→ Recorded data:
◆ ◆ ◆ ◆ ◆

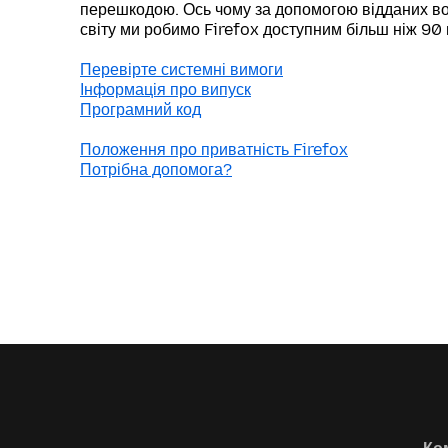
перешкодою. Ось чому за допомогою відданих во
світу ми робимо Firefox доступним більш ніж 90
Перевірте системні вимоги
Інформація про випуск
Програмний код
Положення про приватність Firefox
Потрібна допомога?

◆ ◆ ◆ ◆ ◆

Copy every row above word for word, giving only the lines of text and leaving out the pictures.

перешкодою. Ось чому за допомогою відданих во
світу ми робимо Firefox доступним більш ніж 90
Перевірте системні вимоги
Інформація про випуск
Програмний код
Положення про приватність Firefox
Потрібна допомога?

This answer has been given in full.